Shout Out For Sandwiches
Jan 26 2015

Great Sandwiches for New Orleans' Mardi Gras

By: Kim Ranjbar

Whether it be a sloppy, 10-napkin-needing roast beef or an overstuffed, fully dressed fried shrimp, New Orleans has a well-deserved reputation for offering outstanding po-boys. Practically synonymous with the Crescent City, po-boys were born here and there’s nowhere in the world that can make French bread (mandatory for the perfect po-boy) quite like we do. That being said, there are often times we need to speak a little louder over the echoing cries about the perennial po-boy and give a shout out to restaurants who are serving stellar sandwiches that deserve equal attention and admiration from both our hearts and our stomachs. 

Shout Out For Sandwiches

Over on Freret Street, one of the city’s fastest-growing corridors, you’ll find a casual counter-service restaurant dubbed Wayfare, one devoted to perfecting the art of the sandwich. Open for almost two years now and run by brothers Ray and Vincent Arnona, Wayfare is almost a complete turnaround from the Freret Street Boxing Gym, the building’s previous inhabitants. Almost, but not quite, because Wayfare is still serving up a Knuckle Sandwich, one that will definitely knock your socks off…in a good way. The Knuckle is loaded with juicy, chilled roast beef tossed with a horseradish aioli and topped with pickled red onions, shoestring potato crisps and peppery arugula on a thick pretzel bun for 12 bucks! Plus, for only a buck extra, none of Wayfare’s sandwiches would be complete without their house-made potato chips.   

Shout Out For Sandwiches

Cochon Butcher in the Warehouse District is indubitably a popular location for a stellar sandwich. Run in and pick up their house-cured and roasted meats to make one at home, or stay a while for one of the most incredible BLTs you’ve ever had the pleasure to put your mouth on. Using their own house-cured and smoked bacon, Butcher makes the ordinary extraordinary with locally grown tomatoes, arugula, house-made mayonnaise and shaved red onions on toasted white sourdough bread fresh from Chef Susan Spicer’s own Wildflour Breads. Once you’ve had a BLT at Cochon Butcher, you’ll wonder how future BLTs will ever measure up. 

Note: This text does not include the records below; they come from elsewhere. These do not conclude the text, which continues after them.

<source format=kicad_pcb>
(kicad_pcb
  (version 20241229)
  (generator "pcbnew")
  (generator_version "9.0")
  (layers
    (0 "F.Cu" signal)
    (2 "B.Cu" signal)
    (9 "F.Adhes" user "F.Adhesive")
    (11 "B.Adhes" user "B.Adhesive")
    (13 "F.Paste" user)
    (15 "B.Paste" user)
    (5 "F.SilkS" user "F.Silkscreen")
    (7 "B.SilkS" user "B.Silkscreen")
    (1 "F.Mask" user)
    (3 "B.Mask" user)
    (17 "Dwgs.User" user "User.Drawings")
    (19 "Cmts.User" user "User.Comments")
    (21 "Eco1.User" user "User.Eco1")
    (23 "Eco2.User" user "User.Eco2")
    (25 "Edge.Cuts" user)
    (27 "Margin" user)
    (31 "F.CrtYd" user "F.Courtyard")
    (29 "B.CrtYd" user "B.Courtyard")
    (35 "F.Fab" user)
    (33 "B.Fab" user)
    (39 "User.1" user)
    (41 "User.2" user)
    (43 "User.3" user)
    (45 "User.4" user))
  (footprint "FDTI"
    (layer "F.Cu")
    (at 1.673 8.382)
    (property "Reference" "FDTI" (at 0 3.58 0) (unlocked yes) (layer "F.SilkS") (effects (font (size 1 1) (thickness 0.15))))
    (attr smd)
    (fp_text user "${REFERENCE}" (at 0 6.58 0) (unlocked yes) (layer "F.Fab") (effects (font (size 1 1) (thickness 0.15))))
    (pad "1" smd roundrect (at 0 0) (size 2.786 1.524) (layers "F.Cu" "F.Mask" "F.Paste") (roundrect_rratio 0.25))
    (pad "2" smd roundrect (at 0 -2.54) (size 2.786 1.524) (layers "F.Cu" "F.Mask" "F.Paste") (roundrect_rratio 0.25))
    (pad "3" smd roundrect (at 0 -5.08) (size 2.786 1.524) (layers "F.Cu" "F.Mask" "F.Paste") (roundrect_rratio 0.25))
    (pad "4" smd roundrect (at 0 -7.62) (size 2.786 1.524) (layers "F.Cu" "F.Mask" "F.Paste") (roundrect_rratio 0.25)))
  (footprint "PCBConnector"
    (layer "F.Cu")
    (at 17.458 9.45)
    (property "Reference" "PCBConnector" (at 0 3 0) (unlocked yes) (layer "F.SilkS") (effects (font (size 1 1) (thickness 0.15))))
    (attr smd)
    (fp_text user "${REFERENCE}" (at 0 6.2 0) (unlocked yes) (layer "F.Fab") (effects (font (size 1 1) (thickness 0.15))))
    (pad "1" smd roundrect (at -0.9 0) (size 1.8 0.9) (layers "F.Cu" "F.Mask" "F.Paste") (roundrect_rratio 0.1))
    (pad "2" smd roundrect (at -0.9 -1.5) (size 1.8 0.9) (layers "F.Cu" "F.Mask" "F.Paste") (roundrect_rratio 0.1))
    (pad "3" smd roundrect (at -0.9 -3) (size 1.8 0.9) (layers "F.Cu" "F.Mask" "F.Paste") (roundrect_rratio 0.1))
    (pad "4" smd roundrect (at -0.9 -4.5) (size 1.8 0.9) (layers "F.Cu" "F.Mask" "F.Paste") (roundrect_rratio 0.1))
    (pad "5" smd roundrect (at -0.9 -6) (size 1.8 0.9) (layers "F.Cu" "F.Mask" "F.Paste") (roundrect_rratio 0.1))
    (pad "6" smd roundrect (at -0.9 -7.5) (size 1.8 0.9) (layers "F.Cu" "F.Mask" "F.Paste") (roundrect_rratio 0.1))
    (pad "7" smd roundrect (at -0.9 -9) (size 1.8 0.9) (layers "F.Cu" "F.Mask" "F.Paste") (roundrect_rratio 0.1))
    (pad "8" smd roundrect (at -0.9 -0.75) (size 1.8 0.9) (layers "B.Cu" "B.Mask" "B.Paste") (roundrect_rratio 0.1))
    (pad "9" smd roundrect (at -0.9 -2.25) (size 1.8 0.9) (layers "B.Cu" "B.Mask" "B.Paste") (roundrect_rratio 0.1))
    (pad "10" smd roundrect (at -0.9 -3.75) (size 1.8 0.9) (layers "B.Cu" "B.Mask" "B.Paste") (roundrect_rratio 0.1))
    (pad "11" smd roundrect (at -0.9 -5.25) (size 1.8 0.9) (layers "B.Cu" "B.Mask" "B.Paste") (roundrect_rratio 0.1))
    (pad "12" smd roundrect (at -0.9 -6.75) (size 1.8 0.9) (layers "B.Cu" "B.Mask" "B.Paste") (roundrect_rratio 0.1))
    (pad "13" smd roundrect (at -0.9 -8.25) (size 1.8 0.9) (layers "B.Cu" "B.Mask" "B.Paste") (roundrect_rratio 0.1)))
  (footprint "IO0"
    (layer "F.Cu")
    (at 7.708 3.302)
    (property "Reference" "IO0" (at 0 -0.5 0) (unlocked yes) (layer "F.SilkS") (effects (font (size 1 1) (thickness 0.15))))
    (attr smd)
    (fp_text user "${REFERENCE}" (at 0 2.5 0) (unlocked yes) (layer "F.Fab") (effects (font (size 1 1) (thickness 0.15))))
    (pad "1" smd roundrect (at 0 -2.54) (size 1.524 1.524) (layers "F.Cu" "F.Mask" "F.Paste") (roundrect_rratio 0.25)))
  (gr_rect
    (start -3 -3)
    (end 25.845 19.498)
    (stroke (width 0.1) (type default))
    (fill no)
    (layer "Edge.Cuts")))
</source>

Speaking of pork, the newly opened NOLA Smokehouse owned by BBQ master Rob Bechtold offers a sandwich to end all sandwiches amid its mouth-watering brisket, burnt ends and ribs. Head to the corner of Jackson and Annunciation for the Aporkalypse, which features house-smoked pulled pork with Barq’s Root Beer and bacon jam, sinful pork pate and crispy cracklins. At only $8, this sandwich works well within your budget…so well, you should probably add a side of sweet corn spoonbread for only $3 more. It may not be the last pulled pork sandwich you’ll ever eat, but it will certainly be one of the best.

Shout Out For Sandwiches

The bread on which a great sandwich is built is obviously an important factor when calculating overall deliciousness. For example, it’s pretty hard to beat a sandwich made in a bakery like Tartine. Located in a tiny house-turned-bakery on Perrier Street, Tartine is a small taste of Paris hidden in the wilds of New Orleans. Run by Baker/Chef Cara Benson and her husband, Evan, this casual eatery offers salads, soups and “tartines,” or open-faced sandwiches on bread that was baked that very morning. Though you’ve probably heard raves for it before, here it is again: Tartine’s Pork Rillette with shaved onion, marmalade and tangy cornichons (small, sour pickles) on Benson’s handmade, toasted baguette. 

Shout Out For Sandwiches

Along with cool, creamy milkshakes, The Milk Bar also features a few pretty incredible sandwiches, all of which are served on their own house-made ciabatta bread. You can go to the original on Delachaise Street uptown or to their second location on South Carrollton Avenue in the Riverbend, but either way you’ll have a tough time choosing between a dozen lip-smacking sandwiches, all priced under ten bucks a piece. Will you have the Speared Pig with smoked ham, asparagus and Hollandaise sauce; a Wolf Me Down with roast lamb and hummus or, one of my favorites, The Blue Heeler with roast beef, gravy, sauteed mushrooms and blue cheese? It certainly is tough being a New Orleanian sometimes.